** Texte sélectionné **
CD1 : Iona (1990 - 2002)
A cette époque, le groupe est officiellement un trio composé de Dave Bainbridge (le véritable mais discret leader du groupe assurant guitares, claviers, et mandoline), David Fitzgerald (flûtes et saxophones divers, clarinette) et Joanne Hogg (chant, piano et synthés). Parmi les nombreux invités, on retrouve Terl Bryant à la batterie, Troy Donocley (Uilleann Pipes et "whistles", Peter Whitfield (violon et alto), Tim Harries à la basse et un certain Frank Van Essen (percussion sur un titre) dont on entendra parler par la suite !

** Consignes et exigences **
Restitue mot pour mot le passage du texte sur le groupe Iona qui va de « CD1 : Iona (1990 » jusqu'à « par la suite ! » inclus.

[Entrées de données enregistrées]
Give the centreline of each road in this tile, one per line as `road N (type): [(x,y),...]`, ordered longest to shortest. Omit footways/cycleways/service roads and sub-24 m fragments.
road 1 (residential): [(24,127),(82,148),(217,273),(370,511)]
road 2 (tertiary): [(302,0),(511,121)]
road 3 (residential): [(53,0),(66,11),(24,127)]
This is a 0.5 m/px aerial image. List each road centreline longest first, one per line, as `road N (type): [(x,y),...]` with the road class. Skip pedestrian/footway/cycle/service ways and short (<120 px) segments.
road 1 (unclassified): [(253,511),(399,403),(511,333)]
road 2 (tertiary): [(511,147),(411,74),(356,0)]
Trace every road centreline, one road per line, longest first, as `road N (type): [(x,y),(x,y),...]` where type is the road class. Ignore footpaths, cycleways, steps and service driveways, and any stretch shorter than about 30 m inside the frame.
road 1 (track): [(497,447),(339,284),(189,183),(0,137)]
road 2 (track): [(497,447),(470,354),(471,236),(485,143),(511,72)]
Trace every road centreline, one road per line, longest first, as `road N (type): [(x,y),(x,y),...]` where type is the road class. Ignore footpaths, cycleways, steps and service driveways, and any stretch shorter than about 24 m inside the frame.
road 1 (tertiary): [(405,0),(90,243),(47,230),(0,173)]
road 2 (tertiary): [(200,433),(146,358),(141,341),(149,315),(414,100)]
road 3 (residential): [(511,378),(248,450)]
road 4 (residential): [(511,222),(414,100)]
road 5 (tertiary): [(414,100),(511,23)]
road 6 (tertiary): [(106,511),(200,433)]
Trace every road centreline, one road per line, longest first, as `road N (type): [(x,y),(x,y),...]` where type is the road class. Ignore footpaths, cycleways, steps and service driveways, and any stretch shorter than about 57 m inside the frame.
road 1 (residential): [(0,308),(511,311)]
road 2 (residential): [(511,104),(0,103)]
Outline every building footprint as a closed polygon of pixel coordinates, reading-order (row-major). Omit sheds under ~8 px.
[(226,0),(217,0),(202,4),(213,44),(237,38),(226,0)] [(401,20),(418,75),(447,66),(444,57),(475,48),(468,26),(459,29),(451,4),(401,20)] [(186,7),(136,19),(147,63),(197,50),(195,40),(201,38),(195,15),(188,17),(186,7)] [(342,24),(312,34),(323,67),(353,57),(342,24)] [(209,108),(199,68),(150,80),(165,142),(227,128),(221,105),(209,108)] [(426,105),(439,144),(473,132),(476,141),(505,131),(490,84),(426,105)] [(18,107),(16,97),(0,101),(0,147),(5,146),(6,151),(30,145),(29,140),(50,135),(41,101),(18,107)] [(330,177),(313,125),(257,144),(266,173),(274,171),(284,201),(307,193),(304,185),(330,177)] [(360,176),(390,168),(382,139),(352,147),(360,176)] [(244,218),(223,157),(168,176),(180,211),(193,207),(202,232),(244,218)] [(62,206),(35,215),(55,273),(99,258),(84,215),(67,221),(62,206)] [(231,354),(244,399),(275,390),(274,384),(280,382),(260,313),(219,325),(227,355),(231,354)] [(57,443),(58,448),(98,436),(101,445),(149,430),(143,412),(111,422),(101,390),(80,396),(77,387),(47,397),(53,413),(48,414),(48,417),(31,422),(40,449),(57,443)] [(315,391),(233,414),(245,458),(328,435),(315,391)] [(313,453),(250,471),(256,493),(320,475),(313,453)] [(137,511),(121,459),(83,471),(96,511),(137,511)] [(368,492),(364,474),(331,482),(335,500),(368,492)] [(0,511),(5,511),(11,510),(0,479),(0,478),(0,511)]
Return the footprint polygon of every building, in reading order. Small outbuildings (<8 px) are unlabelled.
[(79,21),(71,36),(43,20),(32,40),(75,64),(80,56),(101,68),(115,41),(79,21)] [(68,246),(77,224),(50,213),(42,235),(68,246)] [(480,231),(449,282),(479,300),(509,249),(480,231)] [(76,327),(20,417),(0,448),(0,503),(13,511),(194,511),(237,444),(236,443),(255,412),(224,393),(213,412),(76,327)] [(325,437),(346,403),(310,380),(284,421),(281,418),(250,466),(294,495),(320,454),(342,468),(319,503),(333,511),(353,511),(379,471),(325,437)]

** Réponse **
CD1 : Iona (1990 - 2002)
A cette époque, le groupe est officiellement un trio composé de Dave Bainbridge (le véritable mais discret leader du groupe assurant guitares, claviers, et mandoline), David Fitzgerald (flûtes et saxophones divers, clarinette) et Joanne Hogg (chant, piano et synthés). Parmi les nombreux invités, on retrouve Terl Bryant à la batterie, Troy Donocley (Uilleann Pipes et "whistles", Peter Whitfield (violon et alto), Tim Harries à la basse et un certain Frank Van Essen (percussion sur un titre) dont on entendra parler par la suite !